Defensively, Nance helped the Cavs last year — they were 8.5 points better per 100 possessions with him on the floor, per It’s not because he’s an elite shot blocker — just 2.8 percent better with Cleveland last year, per basketball-reference — but he at least contests shots and works to be in the right position. His foul rate is a bit high at 4.3 per 36 minutes, per basketball-reference, but it’s manageable. If he plays a large number of minutes this season next to Kevin Love, it’ll likely serve as the best view of what he is a defensive center. Remember: His time with the Cavs was the first time he played a full season’s worth of minutes at center.

There’s is some risk for Cleveland in letting Nance develop this season and not having him signed past it. If he develops and reaches a different level, maybe a different team comes calling and drives up the price with an overpay. Even if it’s a few million more per year than what Randle signed, signing Nance Jr. now could save a few million. It also locks in a player the Cavs can market and make a face of the franchise, or at least one of them. That’s something Cleveland needs.

As of now, there has been little talk of Nance’s extension. Both sides are reportedly open to it, but that’s all that’s out there.

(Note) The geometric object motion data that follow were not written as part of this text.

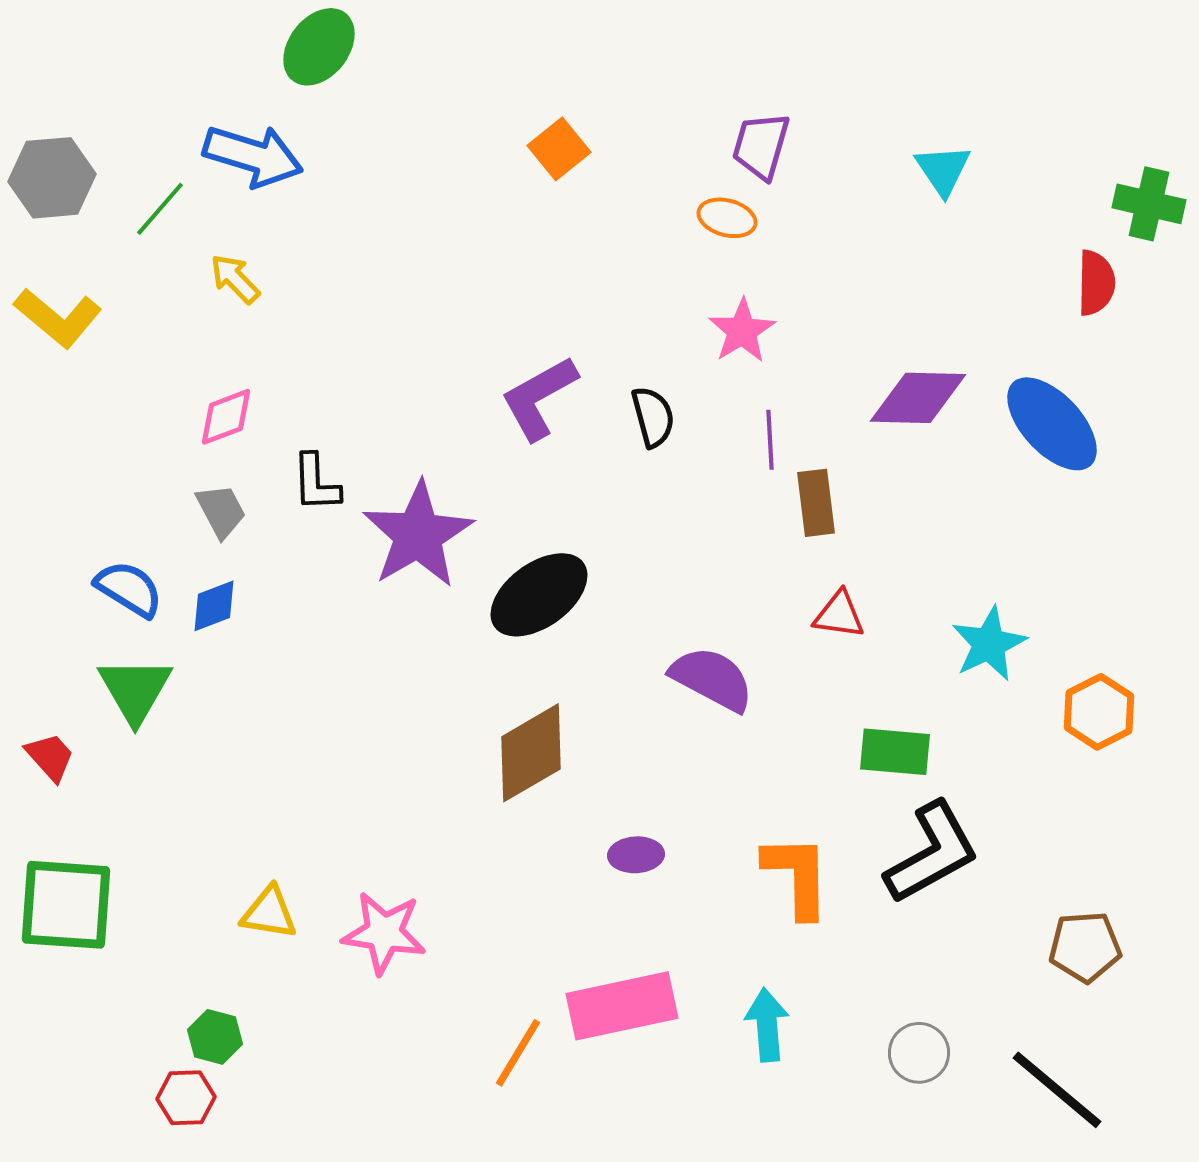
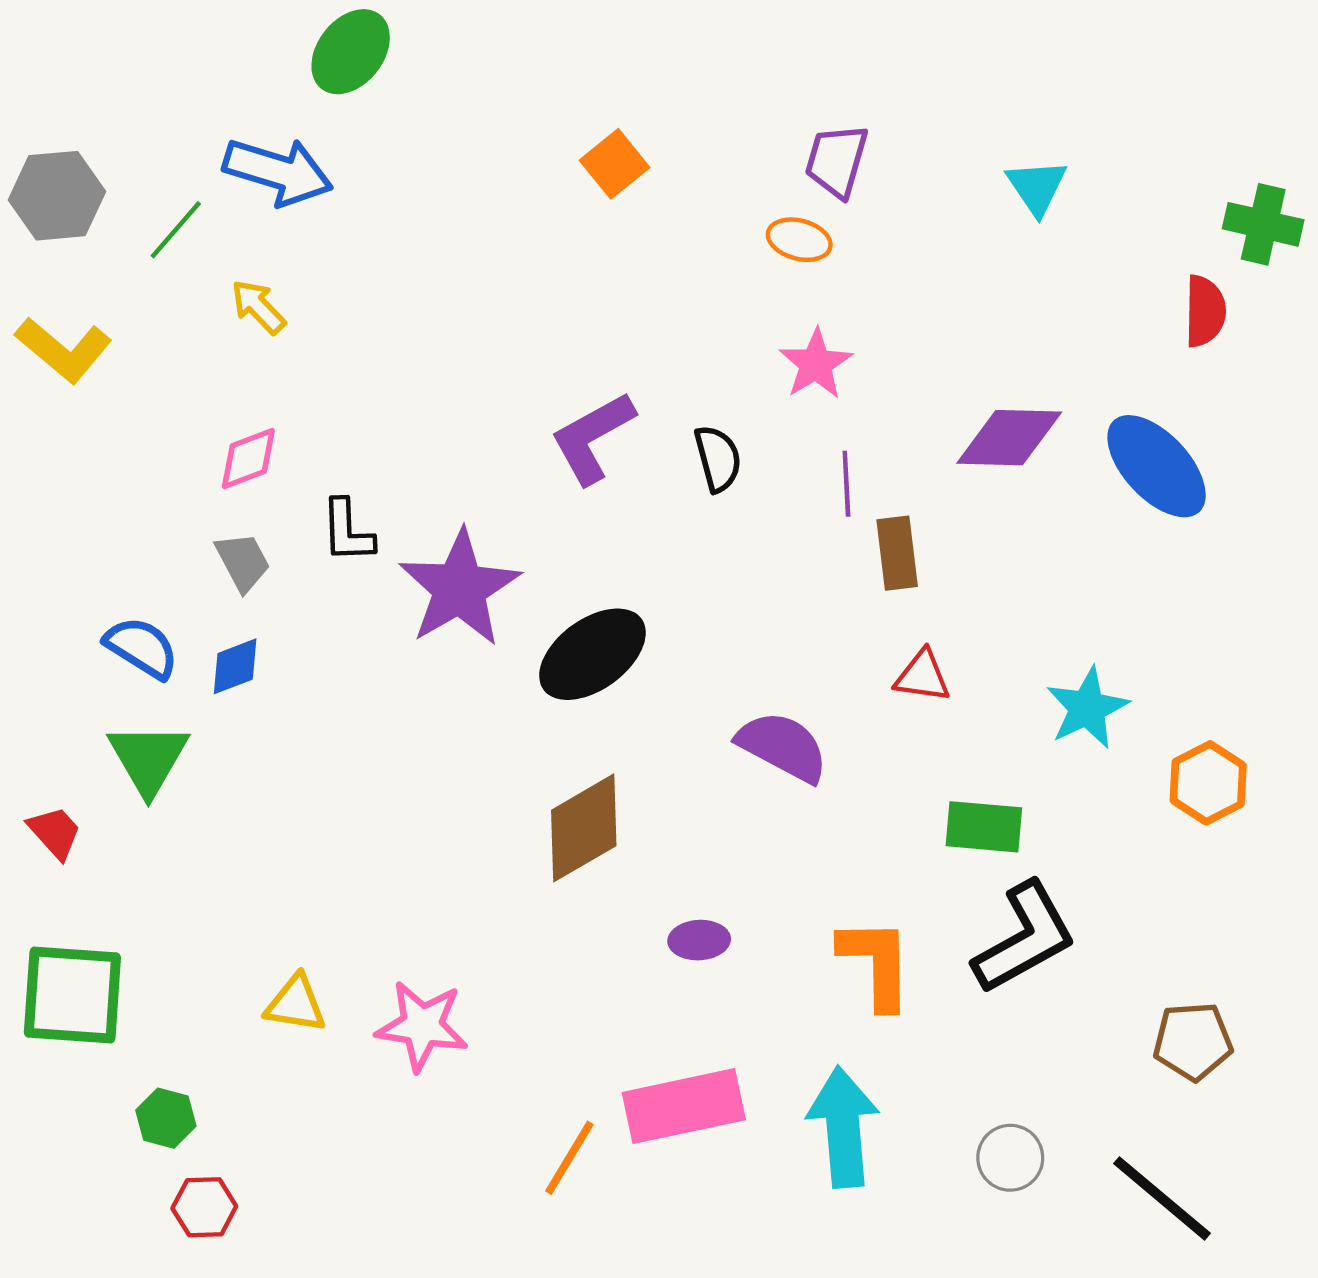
cyan arrow: (767, 1025) -> (843, 1127), size x1.5
green hexagon: (215, 1037) -> (166, 1118), moved

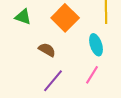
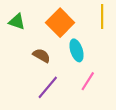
cyan ellipse: (96, 45) -> (76, 50), moved

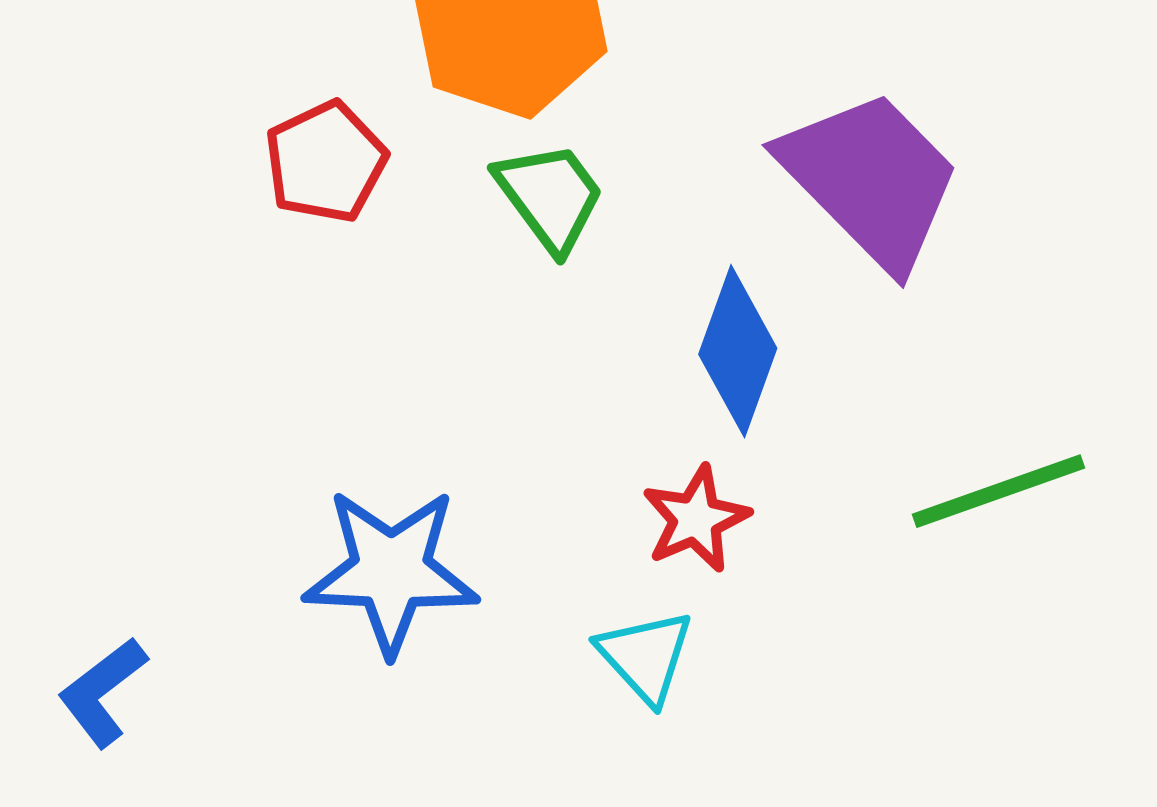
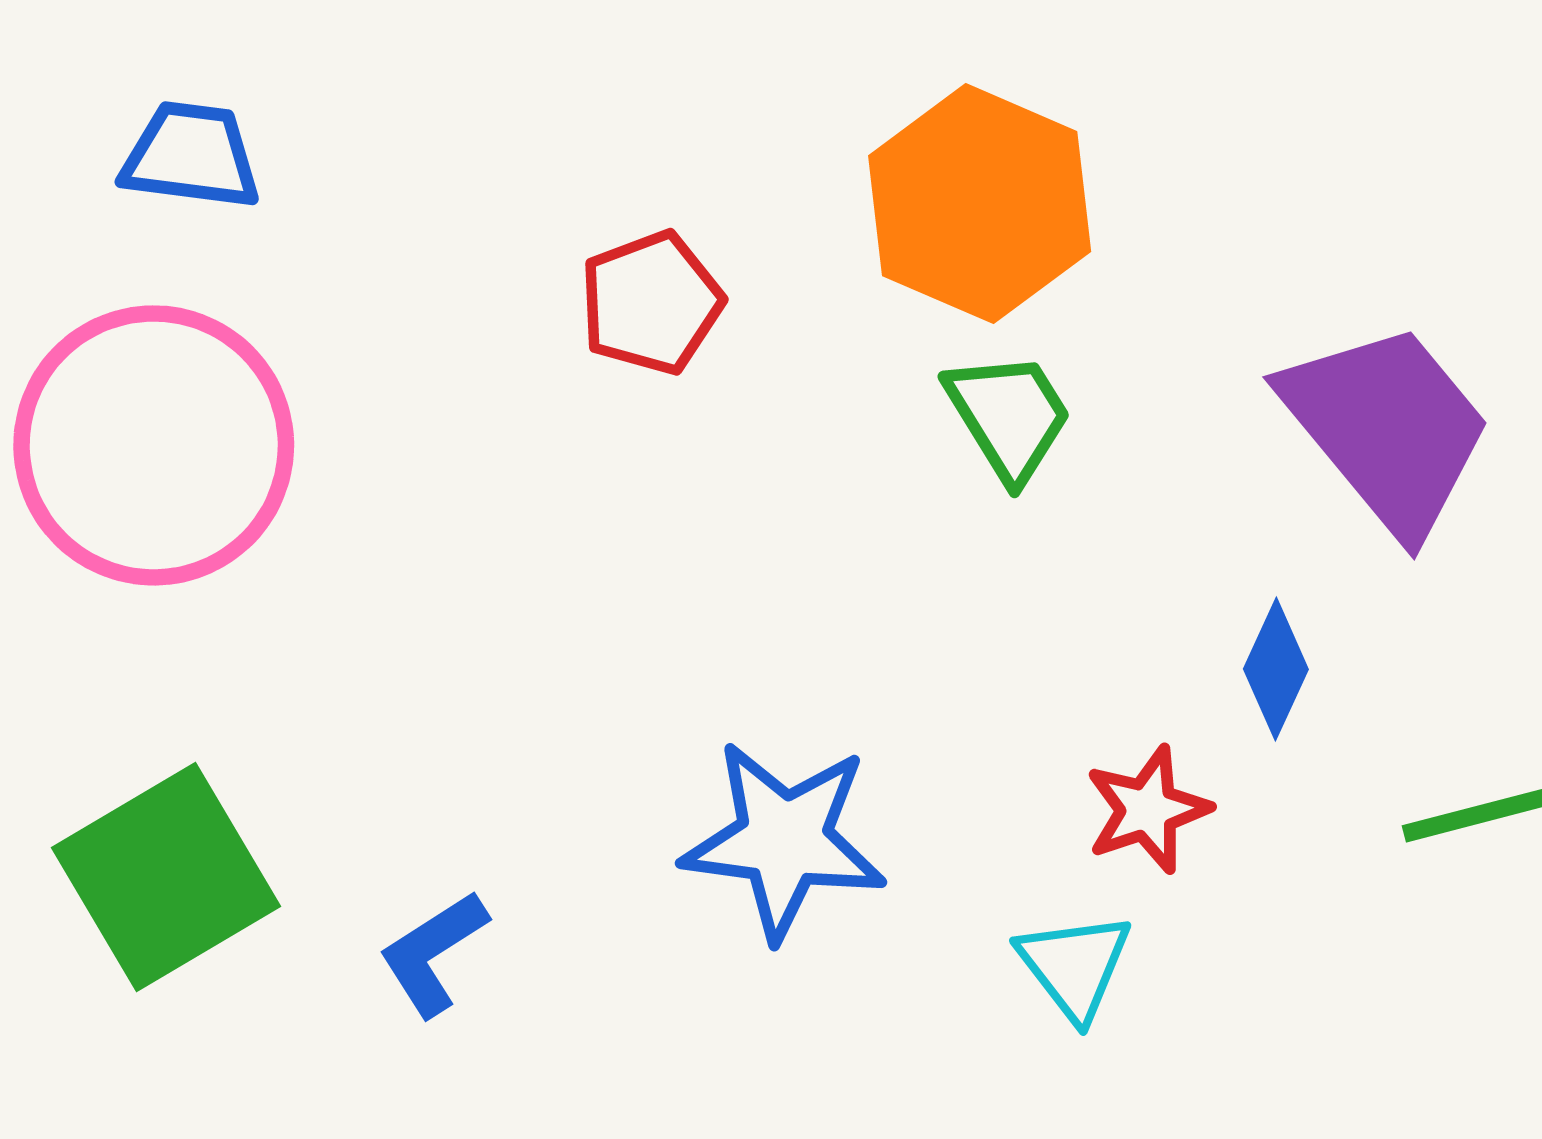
red pentagon: (326, 162) -> (651, 303), moved
blue diamond: (738, 351) -> (1276, 669), moved, size x0.7

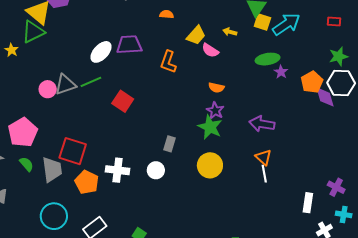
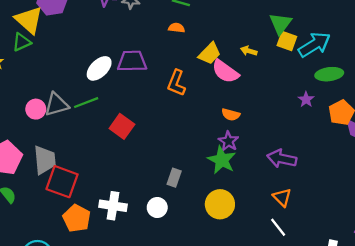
green triangle: (33, 32) -> (22, 42), size x0.7
pink semicircle: (210, 50) -> (225, 71), size x1.4
green ellipse: (268, 59) -> (329, 74), moved
gray trapezoid: (52, 170) -> (45, 160), moved
white line: (264, 174) -> (278, 227), moved, turned -30

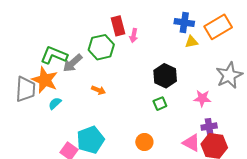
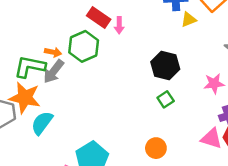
red rectangle: (118, 26) -> (99, 17), turned -30
orange arrow: (98, 90) -> (53, 52), moved
cyan semicircle: (55, 103) -> (42, 123), size x1.5

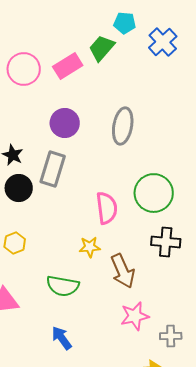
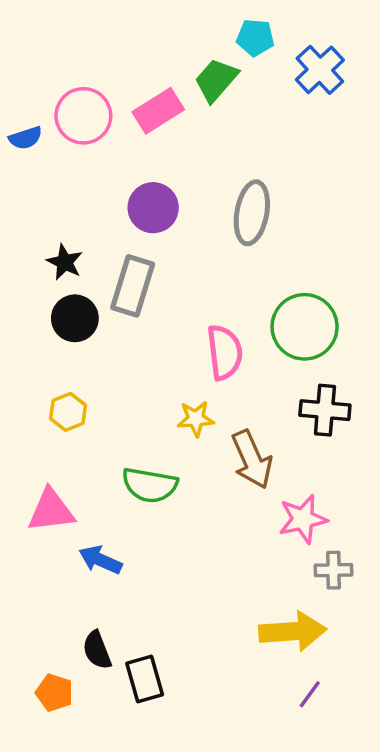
pink star: (135, 316) -> (303, 519), moved
blue arrow: (62, 338) -> (100, 560), moved, turned -30

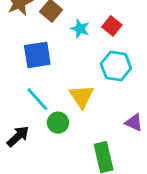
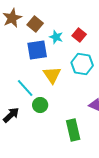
blue square: (37, 55) -> (37, 50), moved
yellow triangle: (81, 96) -> (52, 75), moved

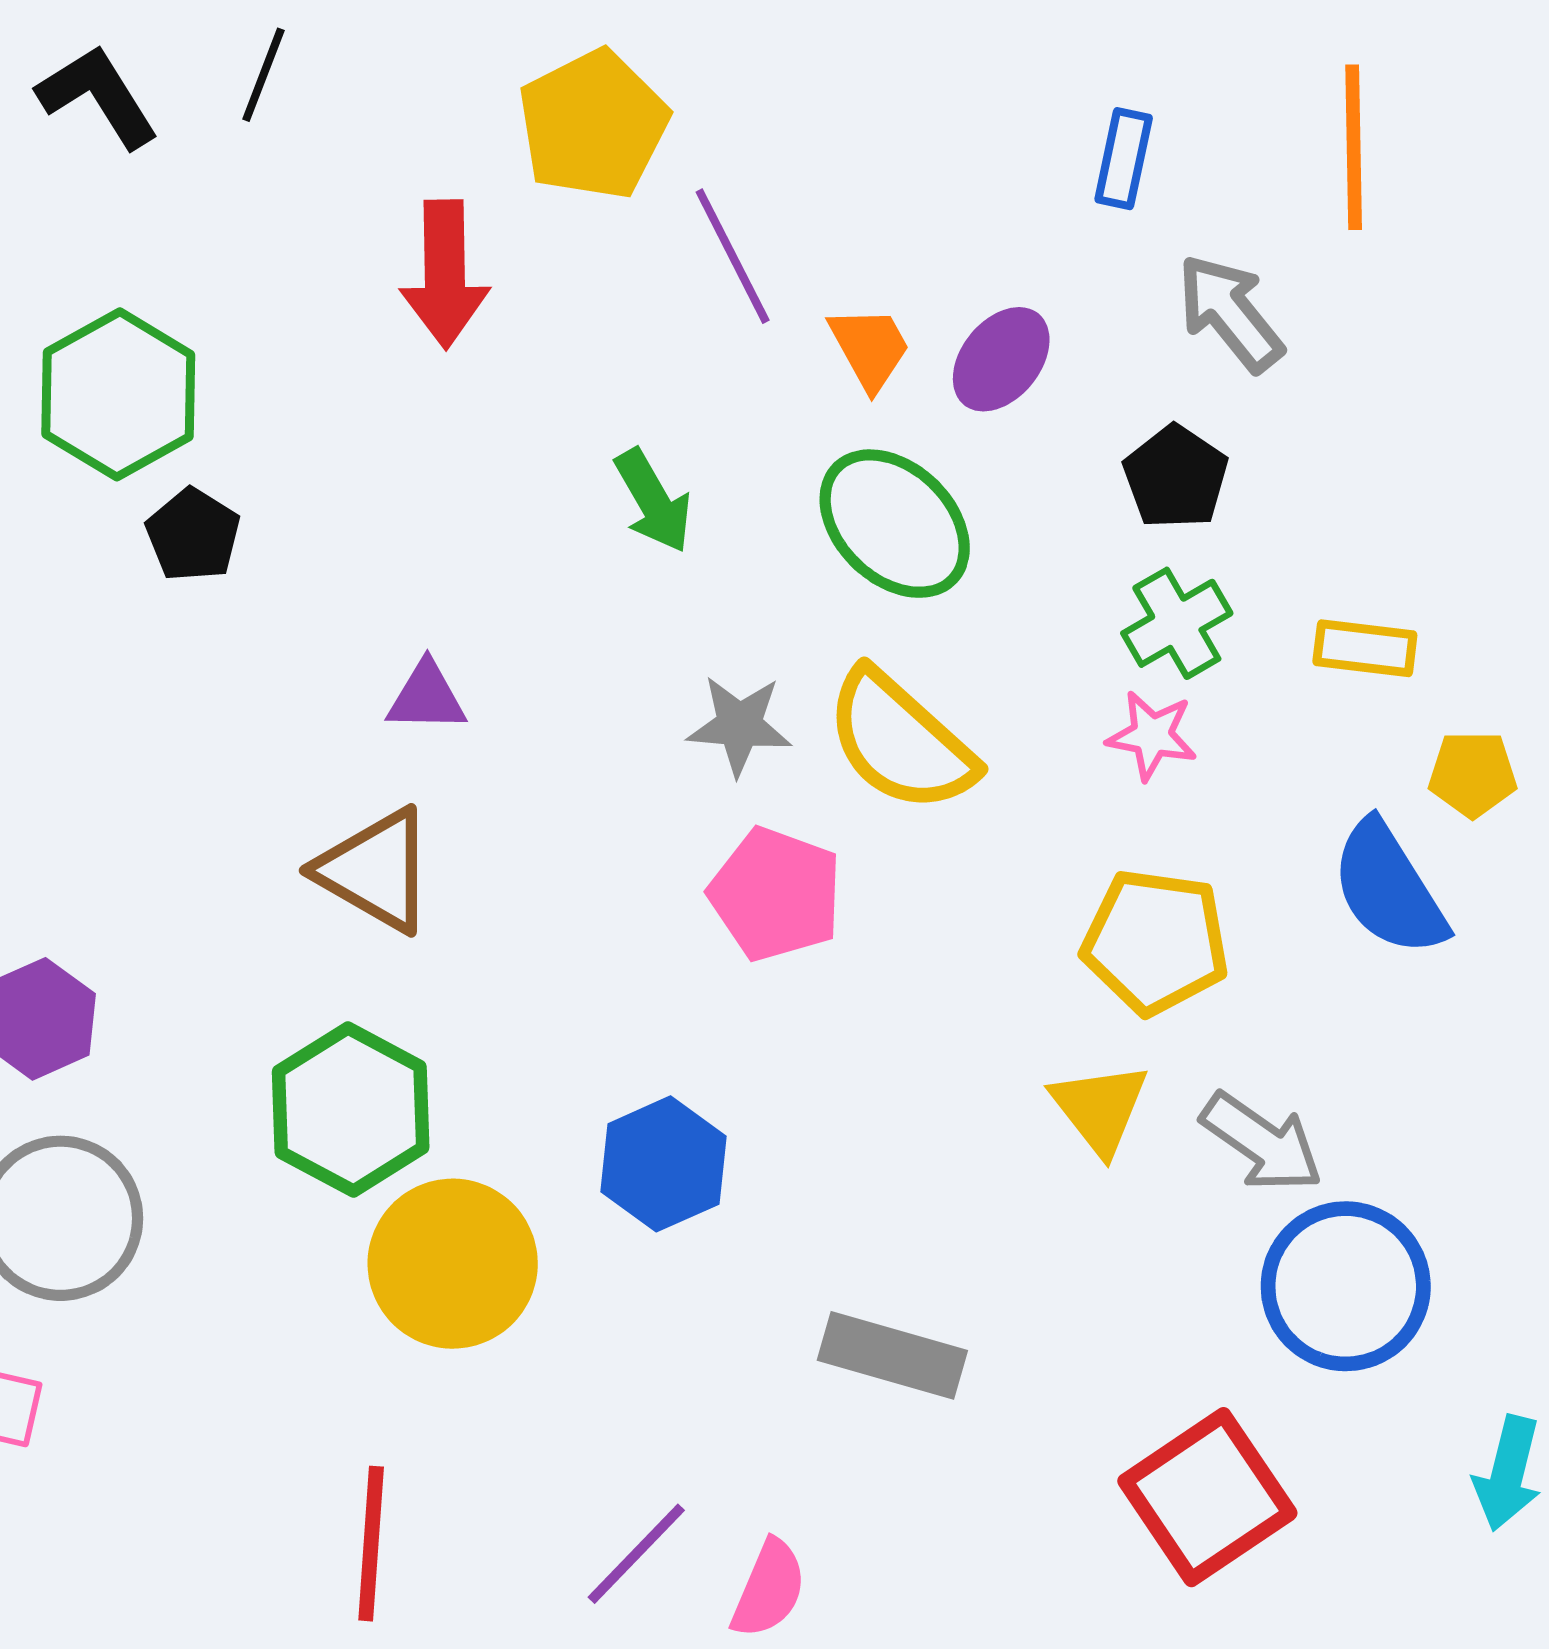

There is nothing out there indicating how long the deal might be or how much Nance is seeking. Both sides have what they need to make their case for the type of deal they want.

What is best for both the Cavs and Nance is understanding that both the team and player benefit from an extension. It may take some time to hash out, but there is a middle ground, somewhere between $9 and $16 million per year, that makes sense for both parties. It’s now a question on whether it’ll happen.